Google, dunque, è un monopolista.

La tecnologia è una leva potentissima, in grado di creare, in tempo quasi reale, veri e propri giganti, difficili da contenere da parte degli stessi stati.

La difesa a caldo di Google -l’indomani dell’irrogazione della multa da 2,4 miliardi di euro da parte della Commissione Ue- è duplice: le sue dimensioni e la sua politica favorirebbero la diminuzione dei prezzi e lo stesso progresso tecnologico.

La prima è uno specchietto per le allodole, peraltro spesso invocato dalle stesse autorità comunitarie e nazionali per giustificare la soppressione di limiti alla concorrenza, tali o presunti tali (liberalizzazioni in materia di energia, telecomunicazioni, servizi professionali, etc.). I danni che molte di queste liberalizzazioni hanno creato sono sotto gli occhi di tutti e se per certi servizi il prezzo si è ridotto di qualche punto percentuale, in compenso la qualità è precipitata.
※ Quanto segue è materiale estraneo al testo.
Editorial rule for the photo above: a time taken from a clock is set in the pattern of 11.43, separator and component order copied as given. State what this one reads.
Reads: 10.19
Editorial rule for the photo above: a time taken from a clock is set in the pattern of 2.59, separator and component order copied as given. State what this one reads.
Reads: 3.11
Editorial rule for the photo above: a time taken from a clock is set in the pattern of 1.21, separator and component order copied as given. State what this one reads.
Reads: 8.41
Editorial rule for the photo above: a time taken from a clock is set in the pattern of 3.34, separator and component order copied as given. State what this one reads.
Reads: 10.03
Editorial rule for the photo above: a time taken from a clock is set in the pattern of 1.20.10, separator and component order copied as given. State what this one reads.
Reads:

Il parametro, quindi, non deve essere mai il solo prezzo, anche se è l’aspetto spesso di maggiore impatto e più facile da sbandierare.
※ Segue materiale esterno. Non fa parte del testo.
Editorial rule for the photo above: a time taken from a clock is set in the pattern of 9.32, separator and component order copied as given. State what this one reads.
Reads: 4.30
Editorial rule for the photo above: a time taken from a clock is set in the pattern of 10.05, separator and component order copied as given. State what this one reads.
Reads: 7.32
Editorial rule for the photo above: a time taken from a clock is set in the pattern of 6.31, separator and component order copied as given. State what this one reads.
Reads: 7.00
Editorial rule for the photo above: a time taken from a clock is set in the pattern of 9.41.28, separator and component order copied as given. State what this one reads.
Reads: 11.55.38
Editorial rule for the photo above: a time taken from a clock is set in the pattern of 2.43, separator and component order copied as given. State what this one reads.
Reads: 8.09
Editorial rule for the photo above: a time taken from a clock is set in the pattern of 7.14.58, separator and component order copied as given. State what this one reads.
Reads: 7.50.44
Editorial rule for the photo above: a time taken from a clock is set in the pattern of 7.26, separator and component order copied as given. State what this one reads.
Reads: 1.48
Sul progresso tecnologico, forse la questione è più complessa.

Google dice che  -grazie a lui- startup quali Airbnb, Snapchat e altre hanno potuto affermarsi in poco tempo pur non essendo dotate di una loro struttura; senza Google, sarebbero rimaste fuori dal mercato.

La tesi è suggestiva ma infondata.

In primo luogo, la questione dell’accesso ai servizi del monopolista è gestibile normativamente.
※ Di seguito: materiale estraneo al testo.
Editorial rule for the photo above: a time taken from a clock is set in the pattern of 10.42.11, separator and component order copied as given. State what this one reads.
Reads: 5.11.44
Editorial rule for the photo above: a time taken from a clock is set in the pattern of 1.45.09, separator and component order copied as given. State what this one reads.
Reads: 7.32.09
In secondo luogo, molti sono i modi di finanziare una startup, dagli incubatori, al private equity, al crowdfunding …. Il finanziamento di startup non può essere, dunque, un motivo sufficiente per legittimare un monopolio.

Considerato che il provvedimento era atteso da tempo, la debolezza degli argomenti a difesa la dice lunga sulla sostanziale consapevolezza di Google: forse  -brava com’è a fare algoritmi- aveva già calcolato quanto avrebbe direttamente e indirettamente guadagnato, anche al netto della probabile multa UE: è il mercato monopolistico, bellezza!